The Doctoral School in Science and Engineering is happy to invite you to Martin BRENNECKE’s defence entitled

Decentralization and Digital Infrastructures in the Financial Sector

Supervisor: Prof Gilbert FRIDGEN

Despite the rapid evolution of financial services in recent years, many of the digital infrastructures that form the backbone of today’s financial sector are legacy systems revolving around a limited number of intermediaries. As financial markets are increasingly integrated and new asset classes emerge, so-called decentralization technologies are discussed as potential enablers for the decentralization of digital financial infrastructures.

In the design and development of services building on digital financial infrastructures, the balance between centralization and decentralization, as well as trade-offs between privacy and transparency, have emerged as key considerations for governments, organizations, and individuals alike. While acknowledging the relevance of these tensions, prior research has frequently taken predominantly social or predominantly technical perspectives in analyzing them. This arguably myopic focus has resulted in comparatively limited research taking an integrated sociotechnical lens to examine the impact of decentralization technologies on digital financial services.

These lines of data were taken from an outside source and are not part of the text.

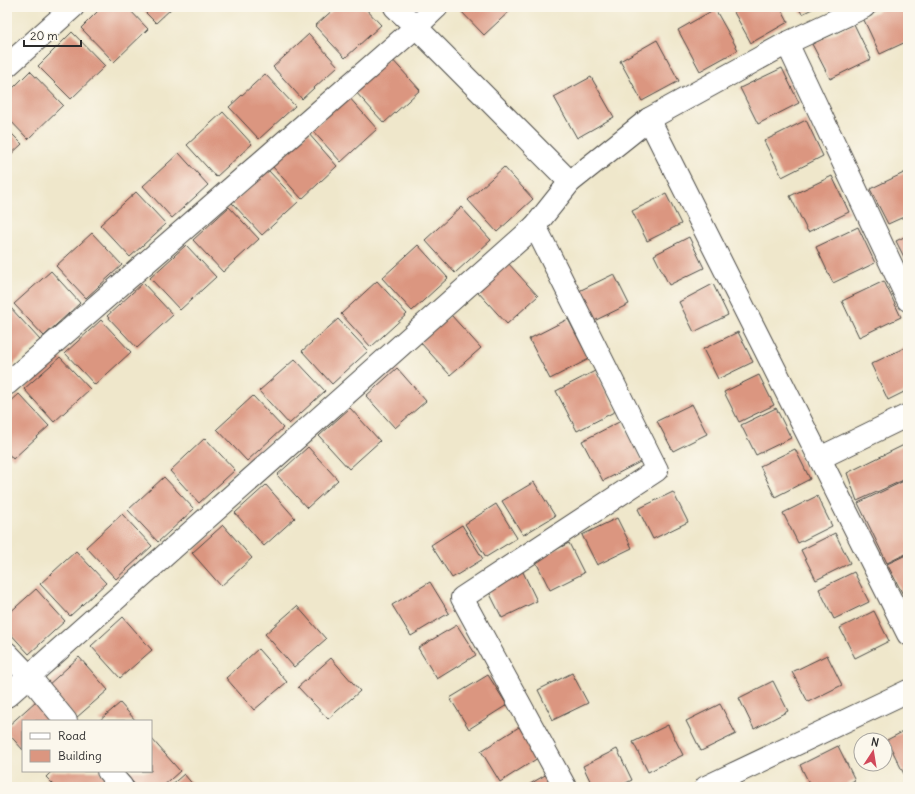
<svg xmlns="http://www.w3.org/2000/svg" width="915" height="794" font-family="Delius,sans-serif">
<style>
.building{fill:#db9680}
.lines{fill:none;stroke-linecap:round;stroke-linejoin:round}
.street-casing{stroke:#484743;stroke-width:24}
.secondary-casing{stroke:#484743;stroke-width:24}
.street{stroke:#fff;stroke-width:22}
.secondary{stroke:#fff;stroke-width:22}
</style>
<rect width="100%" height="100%" fill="#fbf7ec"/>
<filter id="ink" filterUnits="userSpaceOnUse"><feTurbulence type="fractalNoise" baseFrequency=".025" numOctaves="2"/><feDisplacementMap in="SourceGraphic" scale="8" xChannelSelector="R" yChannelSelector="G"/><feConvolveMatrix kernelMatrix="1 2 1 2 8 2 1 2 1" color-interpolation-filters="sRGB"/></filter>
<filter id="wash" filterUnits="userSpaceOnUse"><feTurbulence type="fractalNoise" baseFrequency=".012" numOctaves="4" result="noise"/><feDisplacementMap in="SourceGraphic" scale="16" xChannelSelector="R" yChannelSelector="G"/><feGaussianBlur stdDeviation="0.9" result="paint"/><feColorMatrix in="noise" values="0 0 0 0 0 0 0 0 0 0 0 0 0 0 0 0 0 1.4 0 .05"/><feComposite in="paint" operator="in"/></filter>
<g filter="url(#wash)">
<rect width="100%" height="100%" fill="#efe7cb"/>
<g id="blocks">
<g class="building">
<path d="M102 7H127L148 29 114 62 81 28Z"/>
<path d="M140 7H173L156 23Z"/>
<path d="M336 7H364L381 25 345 58 315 26Z"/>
<path d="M457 7H514L484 35Z"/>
<path d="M731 7H780L788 22 751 43Z"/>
<path d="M798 7H816L802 14Z"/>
<path d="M886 7H908V41L880 54 863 18Z"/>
<path d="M715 9 738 50 700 71 678 30Z"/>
<path d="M854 24 871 59 830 79 812 44Z"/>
<path d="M72 32 105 66 71 99 38 66Z"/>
<path d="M309 34 338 66 302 99 273 67Z"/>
<path d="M657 40 679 81 642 101 620 61Z"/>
<path d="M390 57 420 90 384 123 354 90Z"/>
<path d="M782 68 799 103 758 124 740 88Z"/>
<path d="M30 71 63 105 28 139 7 117V94Z"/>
<path d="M265 74 295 106 259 139 229 107Z"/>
<path d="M591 77 614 117 577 138 554 97Z"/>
<path d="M348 96 377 129 341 162 311 129Z"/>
<path d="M223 112 252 144 216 177 187 145Z"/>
<path d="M806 120 823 156 782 177 764 141Z"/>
<path d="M7 129 22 144 7 158Z"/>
<path d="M308 133 337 166 302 199 272 166Z"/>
<path d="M179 153 208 185 172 218 143 186Z"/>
<path d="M504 167 533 199 497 232 468 200Z"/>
<path d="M268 170 298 202 262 235 232 203Z"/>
<path d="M908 171V215L888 224 870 189Z"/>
<path d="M832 176 849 212 808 232 790 196Z"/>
<path d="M136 192 166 224 130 257 100 225Z"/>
<path d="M666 194 681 224 647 241 632 211Z"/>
<path d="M229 207 259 239 223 272 193 240Z"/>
<path d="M461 207 491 240 455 273 425 240Z"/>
<path d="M858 227 875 263 833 283 816 247Z"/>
<path d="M92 233 122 265 86 298 56 266Z"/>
<path d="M908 235V265L896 241Z"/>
<path d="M689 237 704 268 669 285 654 255Z"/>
<path d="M186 245 216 277 180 310 150 278Z"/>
<path d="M418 245 448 278 412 311 382 278Z"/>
<path d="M508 263 538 296 507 324 477 291Z"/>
<path d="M51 271 80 303 44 336 14 304Z"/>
<path d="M614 274 629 304 594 321 579 291Z"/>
<path d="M377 281 407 314 371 347 341 314Z"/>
<path d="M884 281 901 317 859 337 842 301Z"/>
<path d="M143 283 173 315 137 348 107 316Z"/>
<path d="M713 284 728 315 694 332 679 302Z"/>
<path d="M10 307 40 340 7 370V310Z"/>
<path d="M451 315 481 348 450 375 420 342Z"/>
<path d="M338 319 368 351 332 384 302 351Z"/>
<path d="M568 319 589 359 550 379 529 339Z"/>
<path d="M101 320 131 352 95 385 65 353Z"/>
<path d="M738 332 753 362 718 379 703 349Z"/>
<path d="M908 346V390L888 400 871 364Z"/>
<path d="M60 357 90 389 54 422 24 389Z"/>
<path d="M295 359 325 391 289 424 259 391Z"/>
<path d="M397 368 426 401 395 428 366 396Z"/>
<path d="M595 371 616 411 577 431 556 391Z"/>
<path d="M759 375 774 405 739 422 724 392Z"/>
<path d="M19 394 49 426 13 459 7 452V405Z"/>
<path d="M253 396 283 428 247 461 217 429Z"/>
<path d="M692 404 707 434 673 451 657 421Z"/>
<path d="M350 408 380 441 349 469 319 436Z"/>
<path d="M776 408 791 438 756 455 741 425Z"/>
<path d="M621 421 642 461 603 481 582 441Z"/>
<path d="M205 438 235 470 199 503 170 471Z"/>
<path d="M904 445 908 453V478L857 501 847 473Z"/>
<path d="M308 447 338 480 307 508 277 475Z"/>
<path d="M795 449 810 479 775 497 760 466Z"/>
<path d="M164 477 194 509 158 542 128 510Z"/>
<path d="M908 479V553L887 563 858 503Z"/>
<path d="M534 482 555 516 523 535 502 501Z"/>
<path d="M266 485 295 518 264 546 235 513Z"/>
<path d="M673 492 688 522 653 539 638 509Z"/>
<path d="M817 496 832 526 798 543 783 513Z"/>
<path d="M496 504 517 538 486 557 465 524Z"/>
<path d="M122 514 152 546 116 579 86 547Z"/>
<path d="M617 518 632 548 597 565 582 535Z"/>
<path d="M223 525 252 558 221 586 192 553Z"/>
<path d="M462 525 483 559 452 578 431 545Z"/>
<path d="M835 533 850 563 816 580 801 550Z"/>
<path d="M569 543 584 573 550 590 535 560Z"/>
<path d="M76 551 106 583 70 616 40 584Z"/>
<path d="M908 554V604L887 564Z"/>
<path d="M522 570 537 601 502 618 487 588Z"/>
<path d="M854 572 869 602 834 619 819 589Z"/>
<path d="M430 582 449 613 411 636 392 605Z"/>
<path d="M36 589 65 621 29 654 7 630V615Z"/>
<path d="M297 606 326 639 294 667 265 634Z"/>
<path d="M874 611 889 641 855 658 840 628Z"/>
<path d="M123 617 152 650 120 678 91 646Z"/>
<path d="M457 625 476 655 437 679 418 648Z"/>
<path d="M258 649 287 682 254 710 226 678Z"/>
<path d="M827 655 842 685 808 702 792 672Z"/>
<path d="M79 657 108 690 76 718 47 686Z"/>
<path d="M331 658 360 691 328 719 298 687Z"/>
<path d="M572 673 588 703 553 720 538 690Z"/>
<path d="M488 675 507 705 469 729 450 698Z"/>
<path d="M773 681 788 711 754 729 739 698Z"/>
<path d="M36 701 55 721H23V750L7 732V727Z"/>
<path d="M120 703 136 721H99Z"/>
<path d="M720 704 736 734 701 751 686 721Z"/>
<path d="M668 725 683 755 648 772 633 742Z"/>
<path d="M519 727 538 758 500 782 481 751Z"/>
<path d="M908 729V772L904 774 887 740Z"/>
<path d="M151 738 180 771 162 787H137L123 771H151Z"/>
<path d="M838 746 855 780 842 787H811L800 765Z"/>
<path d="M617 749 632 780 618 787H593L583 766Z"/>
<path d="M52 771H99L106 778 96 787H56L46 777Z"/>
<path d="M184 774 195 787H169Z"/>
<path d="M547 774 555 787H525Z"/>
</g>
</g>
</g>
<g filter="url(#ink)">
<use href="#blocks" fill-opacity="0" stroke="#484743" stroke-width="1"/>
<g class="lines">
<g class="street-casing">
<g id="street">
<path d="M395 7 416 27 570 182"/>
<path d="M787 43 908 300"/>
<path d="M7 66 73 7"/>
<path d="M649 119 908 634"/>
<path d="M535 226 657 470 462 598 565 787"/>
<path d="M7 384 416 27 437 7"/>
<path d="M820 458 908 415"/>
<path d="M7 653 29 676 66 721"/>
<path d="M7 696 535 226 570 182 649 119 787 43 864 7"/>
<path d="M108 771 122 787"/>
</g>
</g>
<g class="secondary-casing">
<path id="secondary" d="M706 787 908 691"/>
</g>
<use href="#street" class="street"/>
<use href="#secondary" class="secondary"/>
</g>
</g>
<rect width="915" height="794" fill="none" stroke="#fbf7ec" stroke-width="24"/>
<rect x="22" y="720" width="130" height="52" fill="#fbf7ec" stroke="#a8a59f"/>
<rect x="30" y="733" width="20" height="6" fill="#ffffff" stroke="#a8a59f"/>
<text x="58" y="740" font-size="12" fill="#2b2b2b">Road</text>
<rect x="30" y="750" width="20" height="12" fill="#db9680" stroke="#a8a59f"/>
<text x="58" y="760" font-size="12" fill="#2b2b2b">Building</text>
<g transform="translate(873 752) rotate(12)"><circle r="19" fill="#fbf7ec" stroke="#a8a59f"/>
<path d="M0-3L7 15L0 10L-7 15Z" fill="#d1495b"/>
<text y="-6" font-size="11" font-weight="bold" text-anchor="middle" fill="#2b2b2b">N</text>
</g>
<path d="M24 40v6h57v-6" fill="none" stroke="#2b2b2b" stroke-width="2"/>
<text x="30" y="40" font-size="12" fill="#2b2b2b" stroke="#fbf7ec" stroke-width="3" paint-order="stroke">20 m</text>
</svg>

To improve the sociotechnical integration of related analyses, this cumulative dissertation takes a sociotechnical perspective and makes use of a variety of research methods and designs. Depending on the research question at hand, the included publications employ established methods from information systems research, such as design science research, taxonomy development, structured literature reviews, formal modeling, qualitative content analysis, and the Delphi method. Where appropriate, they also draw on emerging approaches of computational and data-driven theory construction, using natural language processing and structured topic modeling.

As organizations and individuals increasingly recognize the relevance and potential impact of emerging decentralization technologies in critical and cross-organizational digital infrastructures, they are confronted with inherently sociotechnical challenges.

In response to these challenges, this dissertation explores the impact of technology-, organization-, and regulation-driven decentralization on individuals and organizations in the financial sector. In doing so, it makes theoretical, empirical, and artefactual contributions to information systems research that have implications for both research and domain practice.